L’extension des terrasses des bars, cafés et restaurants annoncée par la Ville de Strasbourg vendredi 16 avril 2021 inquiète la fédération des aveugles d’Alsace Lorraine Grand Est. Ses membres craignent des difficultés de circulation supplémentaires sur l’espace public.
Elles vont rouvrir et tout le monde s’en réjouit. Même lui. Depuis qu’il a appris le 16 avril dernier que les terrasses de Strasbourg seront autorisées à s’élargir, Gabriel Reeb, malvoyant, se voit bien y siroter un cocktail. Oui mais, il milite aussi pour que leur aménagement ne se fasse pas au détriment des personnes déficientes visuelles.
"Le doublement des terrasses, c’est parfait. Mais nous, on demande un aménagement de l’espace public pour qu’on puisse circuler plus facilement", s’exclame-t-il. En vue du déconfinement et de la réouverture prochaine des bars et restaurants, la municipalité a mis en place une commission spéciale, inédite, chargée d’étudier les demandes d’agrandissement provisoire. Composée d’élus, de riverains, mais aussi de représentants de personnes en situation de handicap, elle pourra attribuer jusqu’au double de la surface habituelle.
"Contourner une terrasse de 10 mètres de long, c’est pas possible pour nous. Ce qu’on craint c’est d’être encore plus dépendants du bon vouloir des passants dans la rue, qui heureusement nous aident souvent", avance encore Gabriel Reeb. "Déjà en temps normal, si on est obligés de descendre sur la chaussée, on se retrouve au milieu de la rue et on a plus de repères pour circuler. A ce moment-là, on va s’encastrer dans les arceaux à vélo, se prendre une autre terrasse qui déborde. C’est galère".
? Terrasses élargies à #Strasbourg : oui, mais pas au détriment des piétons #aveugles et #malvoyants !

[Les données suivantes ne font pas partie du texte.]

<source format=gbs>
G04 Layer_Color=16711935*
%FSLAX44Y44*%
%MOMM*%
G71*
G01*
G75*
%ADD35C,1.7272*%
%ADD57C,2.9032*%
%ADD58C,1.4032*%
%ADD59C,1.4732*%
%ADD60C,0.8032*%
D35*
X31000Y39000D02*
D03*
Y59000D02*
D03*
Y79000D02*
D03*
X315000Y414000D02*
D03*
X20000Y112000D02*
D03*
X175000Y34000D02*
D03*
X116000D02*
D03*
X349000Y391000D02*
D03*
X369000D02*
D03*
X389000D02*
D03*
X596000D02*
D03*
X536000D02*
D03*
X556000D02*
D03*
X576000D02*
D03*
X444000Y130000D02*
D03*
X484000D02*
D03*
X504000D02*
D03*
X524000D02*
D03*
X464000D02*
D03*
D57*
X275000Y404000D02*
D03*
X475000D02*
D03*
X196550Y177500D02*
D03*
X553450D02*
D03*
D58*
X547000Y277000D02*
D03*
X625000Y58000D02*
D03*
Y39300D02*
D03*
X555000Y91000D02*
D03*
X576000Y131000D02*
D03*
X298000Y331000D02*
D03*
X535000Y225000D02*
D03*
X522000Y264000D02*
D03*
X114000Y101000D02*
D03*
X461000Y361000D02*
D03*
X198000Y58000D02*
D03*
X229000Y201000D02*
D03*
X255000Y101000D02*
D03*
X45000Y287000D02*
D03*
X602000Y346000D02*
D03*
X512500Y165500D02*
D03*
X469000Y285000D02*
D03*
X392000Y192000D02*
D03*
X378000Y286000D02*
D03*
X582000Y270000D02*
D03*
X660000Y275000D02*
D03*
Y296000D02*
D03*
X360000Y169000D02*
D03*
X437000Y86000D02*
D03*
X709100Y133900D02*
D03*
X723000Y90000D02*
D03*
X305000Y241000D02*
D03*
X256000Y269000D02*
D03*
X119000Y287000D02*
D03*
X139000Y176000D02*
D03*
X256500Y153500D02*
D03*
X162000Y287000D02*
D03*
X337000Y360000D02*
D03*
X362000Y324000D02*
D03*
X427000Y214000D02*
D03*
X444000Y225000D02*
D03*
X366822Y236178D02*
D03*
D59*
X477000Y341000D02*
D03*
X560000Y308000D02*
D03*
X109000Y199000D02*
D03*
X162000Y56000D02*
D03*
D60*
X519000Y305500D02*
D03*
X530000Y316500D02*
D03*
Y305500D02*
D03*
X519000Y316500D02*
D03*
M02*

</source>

— Fédération des Aveugles Alsace Lorraine Grand Est (@aveuglesGE) April 23, 2021
? @aveuglesGE diffuse aujourd’hui un communiqué afin d’alerter sur le problème et ouvrir le dialogue pour une ville plus inclusive : https://t.co/lkR1bWmEtz pic.twitter.com/NoNCniOo2g
La loi est effectivement claire sur le sujet : la largeur minimale du cheminement piéton est de 1,40 mètre libre de mobilier ou de tout autre obstacle éventuel le long du bâti. Pourtant, parcourir la ville, ses petites rues par endroit étroites, resterait un parcours du combattant quotidien.
"Généralement les terrasses sont adossées aux murs des bars-restaurants. Au lieu qu’elles soient collées aux façades, on demande à ce qu’elles soient déplacées au bord des trottoirs et qu’il y ait un cheminement de libre d’un mètre quarante, au moins, pour que les gens puissent circuler. C’est inscrit dans l’arrêté de voierie de 2007. Mais ce n’est jamais appliqué. Ni à Strasbourg, ni ailleurs".

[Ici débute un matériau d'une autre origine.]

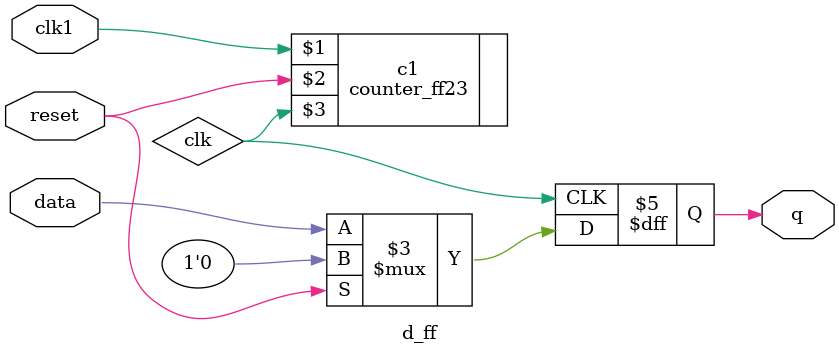
<source format=v>
module d_ff ( data ,clk1, reset ,q); 
input data, clk1, reset ; 
output q ;
reg q; 
wire clk;
counter_ff23 c1(clk1,reset, clk);
always @ ( posedge clk) 
if (reset) begin 
q<= 1'b0; 
end 
else begin 
q <= data;
 
end endmodule

</source>
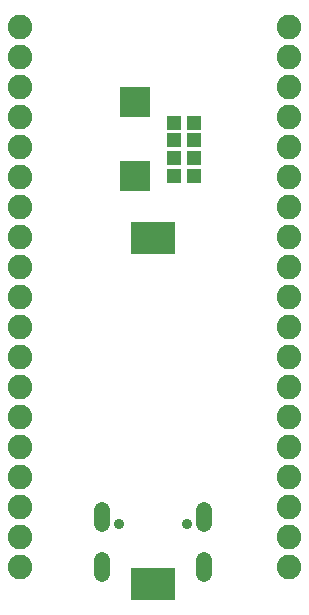
<source format=gbr>
G04 EAGLE Gerber RS-274X export*
G75*
%MOMM*%
%FSLAX34Y34*%
%LPD*%
%INSoldermask Bottom*%
%IPPOS*%
%AMOC8*
5,1,8,0,0,1.08239X$1,22.5*%
G01*
%ADD10C,2.082800*%
%ADD11R,2.606800X2.571200*%
%ADD12R,1.303200X1.203200*%
%ADD13C,1.361200*%
%ADD14C,0.903200*%
%ADD15R,3.803200X2.803200*%


D10*
X10000Y29000D03*
X10000Y54400D03*
X10000Y79800D03*
X10000Y105200D03*
X10000Y130600D03*
X10000Y156000D03*
X10000Y181400D03*
X10000Y206800D03*
X10000Y232200D03*
X10000Y257600D03*
X10000Y283000D03*
X10000Y308400D03*
X10000Y333800D03*
X10000Y359200D03*
X10000Y384600D03*
X10000Y410000D03*
X10000Y435400D03*
X10000Y460800D03*
X10000Y486200D03*
X238300Y29000D03*
X238300Y54400D03*
X238300Y79800D03*
X238300Y105200D03*
X238300Y130600D03*
X238300Y156000D03*
X238300Y181400D03*
X238300Y206800D03*
X238300Y232200D03*
X238300Y257600D03*
X238300Y283000D03*
X238300Y308400D03*
X238300Y333800D03*
X238300Y359200D03*
X238300Y384600D03*
X238300Y410000D03*
X238300Y435400D03*
X238300Y460800D03*
X238300Y486200D03*
D11*
X107788Y359788D03*
X107788Y422212D03*
D12*
X140500Y390000D03*
X157500Y390000D03*
X140500Y405000D03*
X157500Y405000D03*
X140500Y360000D03*
X157500Y360000D03*
X140500Y375000D03*
X157500Y375000D03*
D13*
X79800Y76590D02*
X79800Y65010D01*
X166200Y65010D02*
X166200Y76590D01*
X79800Y34790D02*
X79800Y23210D01*
X166200Y23210D02*
X166200Y34790D01*
D14*
X94100Y65500D03*
X151900Y65500D03*
D15*
X123000Y14500D03*
X123000Y307500D03*
M02*

</source>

Le malvoyant en veut pour exemple, la rue du Jeu des enfants, en plein cœur de l’hypercentre. "On y a implanté des terrasses en bois sur les trottoirs. On n’a pourtant pas le droit de les obstruer".
Un arrêté pour chaque terrasse
A Strasbourg, l’agrandissement des espaces extérieurs ne concernera que 40% des bars-restaurant, situés dans l’hypercentre ou sur de larges trottoirs. La Ville souhaite aussi tester la piétonisation de certaines zones en soirée ou le week-end. Pour espérer mettre tout le monde d’accord, la municipalité plaide la concertation.

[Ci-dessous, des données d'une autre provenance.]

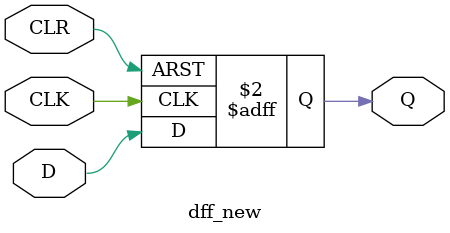
<source format=v>
module dff_new(Q, D, CLK, CLR);

input CLK, CLR, D ;
output  reg Q ;

always @(posedge CLK or posedge CLR)
begin 
    if (CLR)
    begin
        Q <= 0 ; 
    end
    else
    begin 
        Q <= D ;
    end
end

endmodule
</source>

"Les inquiétudes de ces personnes, nous les comprenons et nous les partageons car nous souhaitons que la ville soit inclusive. L’ensemble des handicaps seront pris en compte à travers les autorisations qui seront données", assure Pierre Ozenne, adjoint à la maire de Strasbourg. Un arrêté sera pris pour chacunes des terrasses ce qui permettra "d’assurer un contrôle", avance-t-il encore.
De quoi, peut-être, rassurer les quelques 250 membres bas-rhinois de la fédération des aveugles d’Alsace Lorraine Grand Est, présidée par Gabriel Reeb. Cette dernière a obtenu d’être, à minima, associée aux réflexions de la "commission terrasse".